North Canterbury pool staff are checking changing rooms every three hours for hidden cameras, as councils across the region move to thwart perverts.
Waimakariri District Council introduced the changing room "sweeps" as part of a new safety policy, after police told them about an increase in covert filming, using anything from mobile phones to cameras disguised as pens.
It hopes to prevent a repeat of an incident late last year, where a man placed his cellphone under a family changing-room door at the Dudley Park Aquatic Centre in Rangiora to film a woman and her children.
Police concerns are noted in a council community and recreation committee report on the policy to be tabled today.
The policy forbids the use of cellphones in changing rooms and requires staff to "sweep" the rooms every three hours, removing any personal property left unattended and leaving a note in its place.
The Christchurch Police Intelligence Group had told the council of a rise in incidents in which recording devices were left in areas such as public changing rooms, the report said.

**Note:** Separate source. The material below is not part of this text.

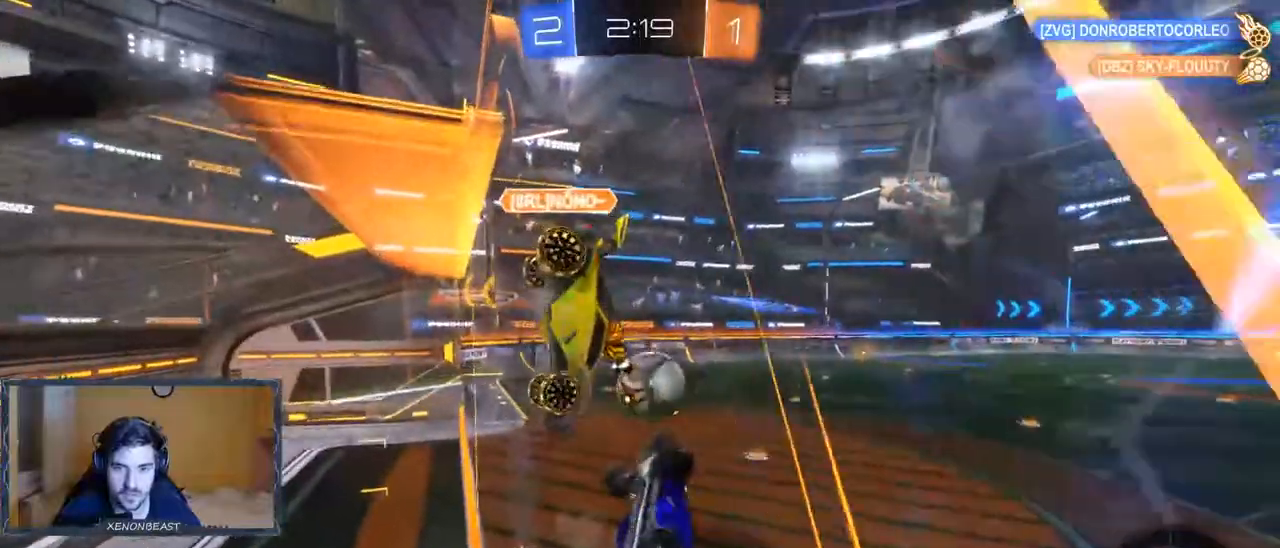
{"buttons": ["R2"], "left_stick": "right", "right_stick": "center", "events": []}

Committee chairman Robbie Brine, a regular swimmer, ordered the report after staff removed his belongings from the Dudley pool changing rooms and held them at reception.
Brine said it was "a shame" such a policy was needed, but "for the safety of all concerned I can understand it".
Christchurch City and Selwyn councils have banned the use of any video or photographic devices, including cellphones, in recreation centre changing rooms.
Parents were allowed to photograph only their own children swimming in the Selwyn Aquatic Centre and staff checked photos if deemed necessary, aquatic facilities manager Kathy Moore said.
Any photography in Christchurch pools required permission from facility management, a council spokeswoman said.
Ministry of Justice figures show the number of people charged with the "intimate covert filming" offence has been steadily increasing since legislation took effect in December 2006.
Waimakariri District Council aquatic facilities manager Simon Hart said the new policy was "all about prevention".